模型的训练过程中也有一些注意的事项 ———— lib/core/function.py (def train)

# 注意这里的idx还是索引, 可以从上面的数据集读取上看到return idx
# labels: ['苏A8C4A8', '川AE00K0', '冀EL2392', '鲁ATN619', '川A5E1Z9', '闽FQZ790', '辽MD7792'......] len=256
labels = utils.get_batch_label(dataset, idx)

# inference
# preds: torch.Size([21, 256, 78]) 
# 21: 车牌预测的字符个数的最大上限 也就是一张车牌最多预测21个字符pchar
# 256：图片的batchsize 
# 78：车牌字符集：77 + 1 (77是车牌字符串plate_name的长度 1是blank， 相当于#)
# 这个空白#的存在其实和CTCLoss有关 这里就不过多介绍了
preds = model(inp).cpu()

计算损失这里可能难以理解

# compute loss

# batchsize: 256
batch_size = inp.size(0)

# text:  tensor([11, 52, 50,  ..., 47, 42, 47], dtype=torch.int32)  shape: torch.Size([1798])
# length:  tensor([7, 7, 7, 7, 7, 7, 7, 7, 7, 7, 7, 7, 7, 7, 7, 7, 7, 7, 7, 7, 7, 7, 7, 7, ......]  shape:torch.Size([256])
# 从上面的输出结果可以看出text中的是将labels中所有的车牌字符串pstr都拼接在一起, 其中的值代表的是每一个plate_chr{#京沪......}对应的下标
# length中的值则可以很轻松的看出是每一个车牌pstr的长度
text, length = converter.encode(labels)                    # length = 一个batch中的总字符长度, text = 一个batch中的字符所对应的下标

# preds_size:  tensor([21, 21, 21, 21, 21, 21, 21, 21, 21, 21, 21, 21, 21, 21, 21, 21, 21, 21, ......]  shape:torch.Size([256])
preds_size = torch.IntTensor([preds.size(0)] * batch_size) # timestep * batchsize

# torch官网上的CTCLoss的使用的参数要求 可以直接看官网 官网更详细
# preds:  (T, N, C)  T=input length  N=batch size  C=number of classes(including blank)
# text: (N, S) or (sum(target_lengths)) sum就是将所有的字符串pstr拼接在一起并转化为对应的plateDict下标  其中0是blank
# preds_size: (N, )
# length: (N, )
loss = criterion(preds, text, preds_size, length)

CTCLoss的解析推荐看这两篇文章
知乎
 博客园

text, length = converter.encode(labels)中的converter问题: converter = utils.strLabelConverter(config.DATASET.ALPHABETS)
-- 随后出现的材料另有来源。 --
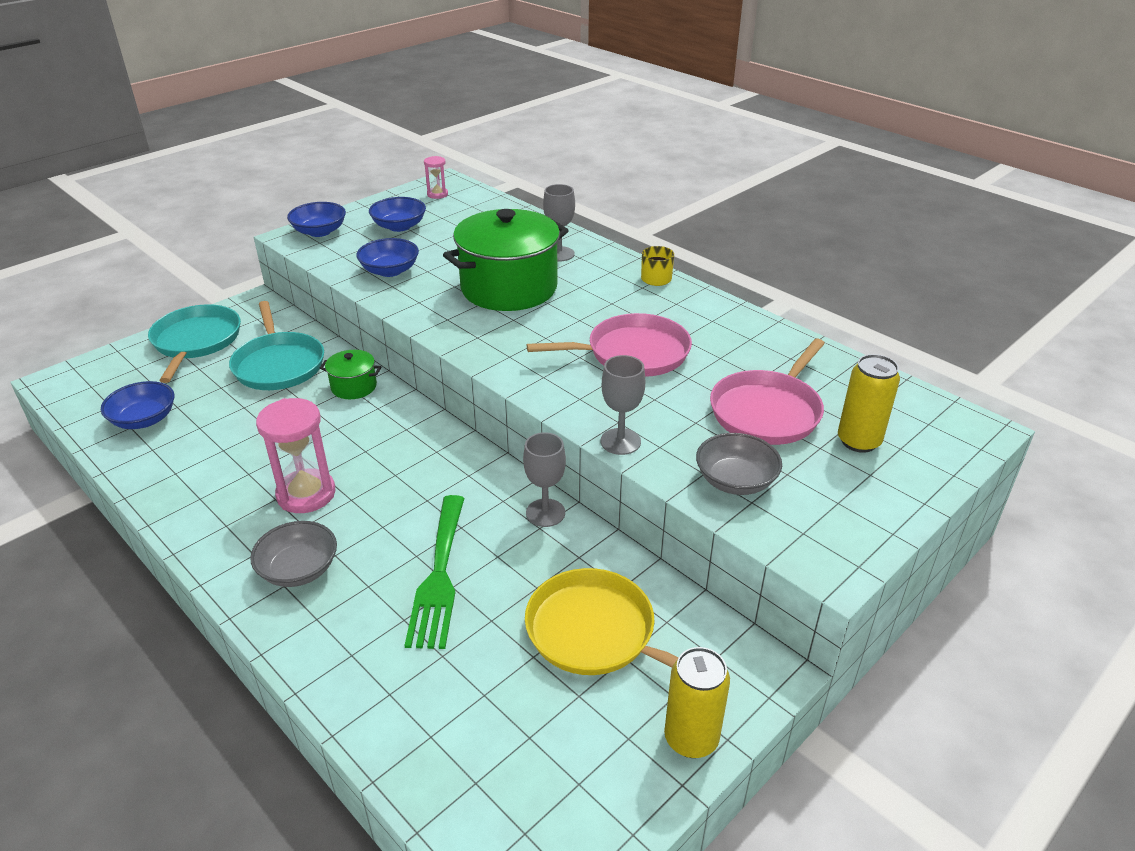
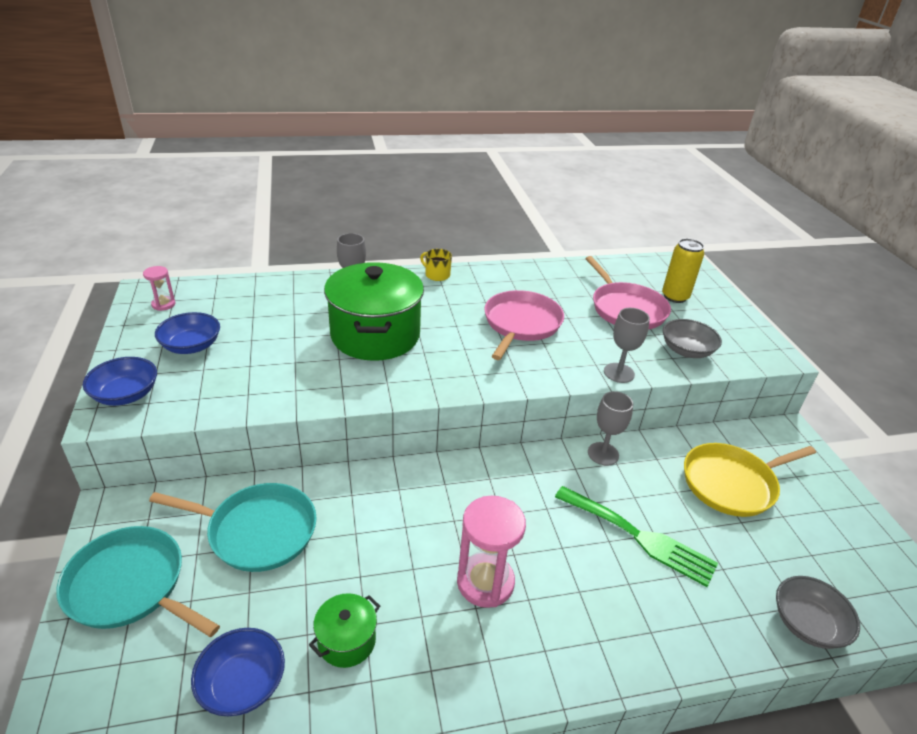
camera: 60 degrees left, 0 degrees up
(299, 569) = (585, 623): grey bowl -> grey bowl (807, 624)
(354, 387) = (352, 492): green pot -> green pot (347, 641)
(390, 271) = (267, 381): blue bowl -> none
(691, 738) = (830, 485): yellow can -> none

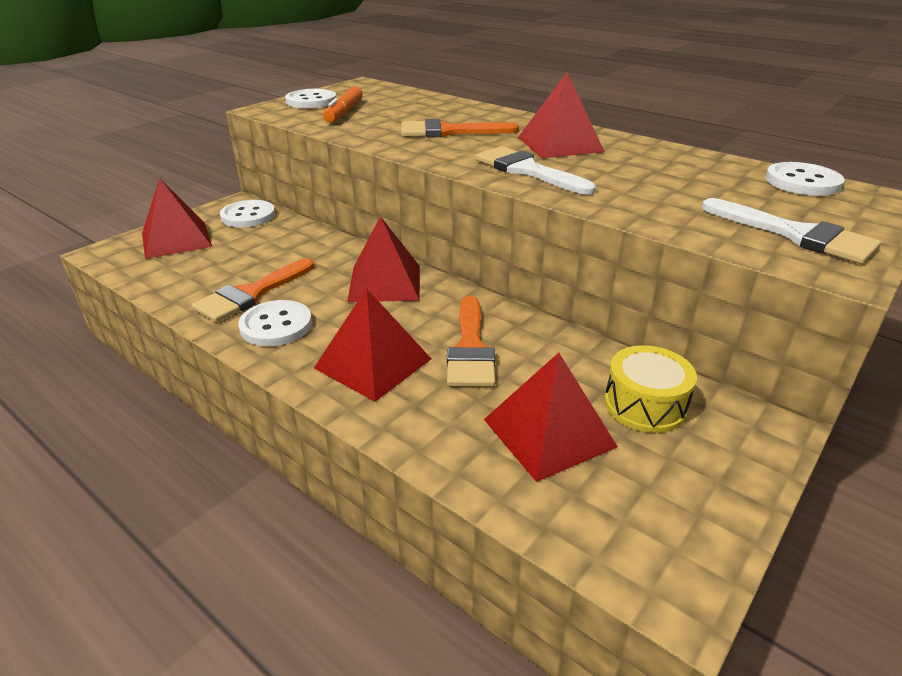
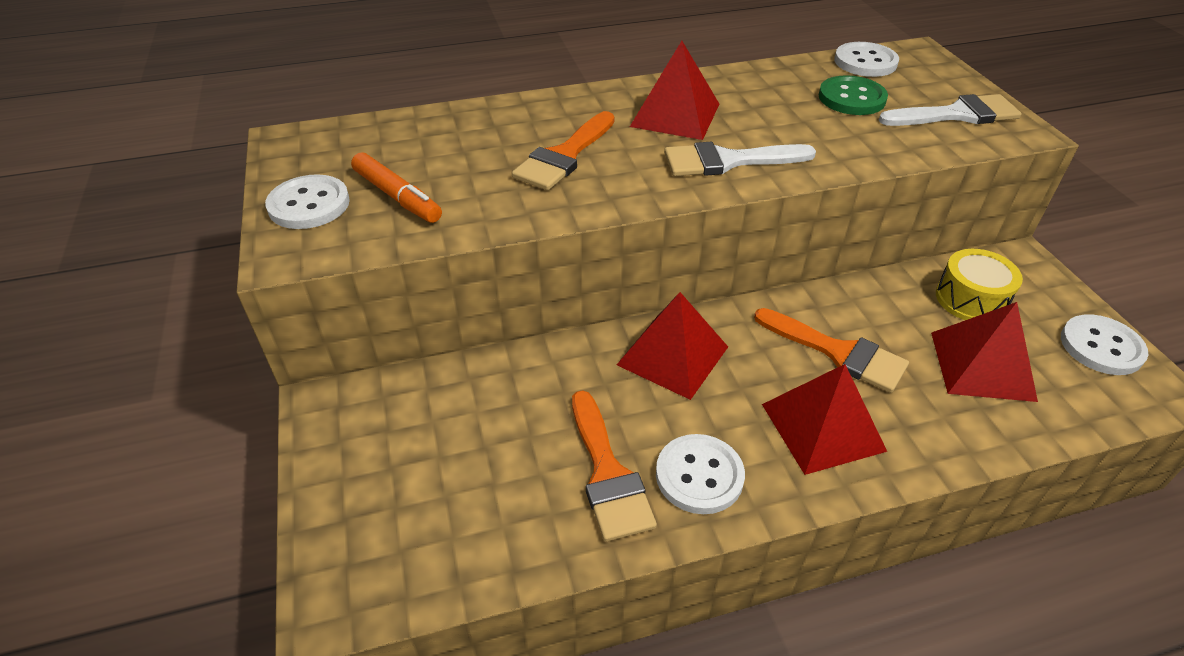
camera: 55 degrees left, 10 degrees up
(176, 239) = (376, 505): red pyramid -> none
(248, 216) = (379, 406): white button -> white button (1101, 347)
(720, 189) = (851, 98): none -> green button

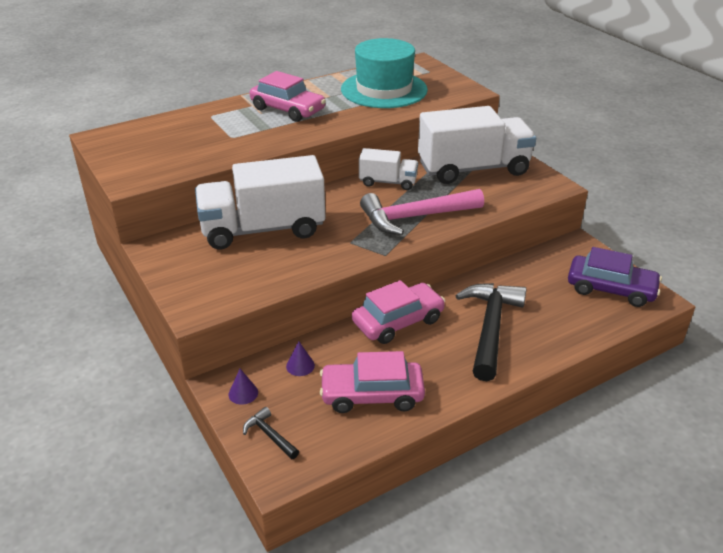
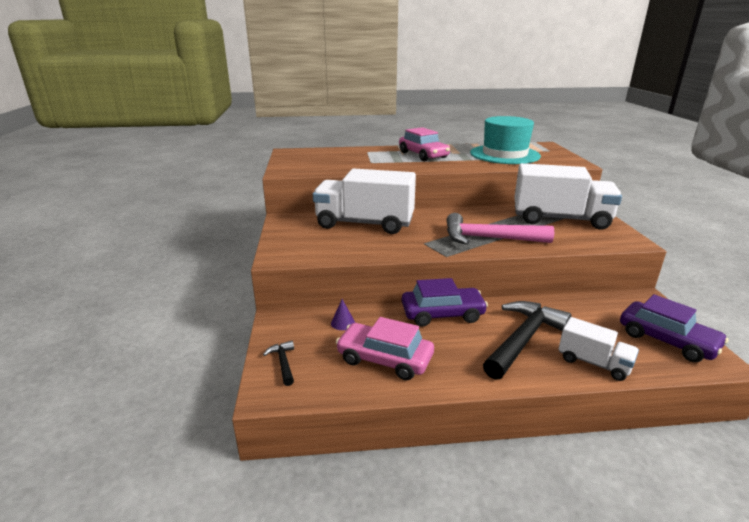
camera: 25 degrees right, 10 degrees down
(243, 393) = (287, 329): purple cone -> none
(388, 182) = (481, 215): white truck -> white truck (593, 363)
(398, 321) = (442, 314): pink car -> purple car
# encode的作用就是利用{'#': 0, '京': 1, ......}中的一一对应关系 将车牌名字转化为对应的数字
def encode(self, text):
    """Support batch or single str.

    Args:
        text (str or list of str): texts to convert.

    Returns:
        torch.IntTensor [length_0 + length_1 + ... length_{n - 1}]: encoded texts.
        torch.IntTensor [n]: length of each text.
    """

    length = []
    result = []
    decode_flag = True if type(text[0])==bytes else False

    for item in text:

        if decode_flag:
            item = item.decode('utf-8','strict')
        length.append(len(item))
        for char in item:
            index = self.dict[char]
            result.append(index)
    text = result
    return (torch.IntTensor(text), torch.IntTensor(length))

训练过程中的验证代码解析

模型验证过程中也会有一些注意的地方 ———— lib\core\function.py (def validate)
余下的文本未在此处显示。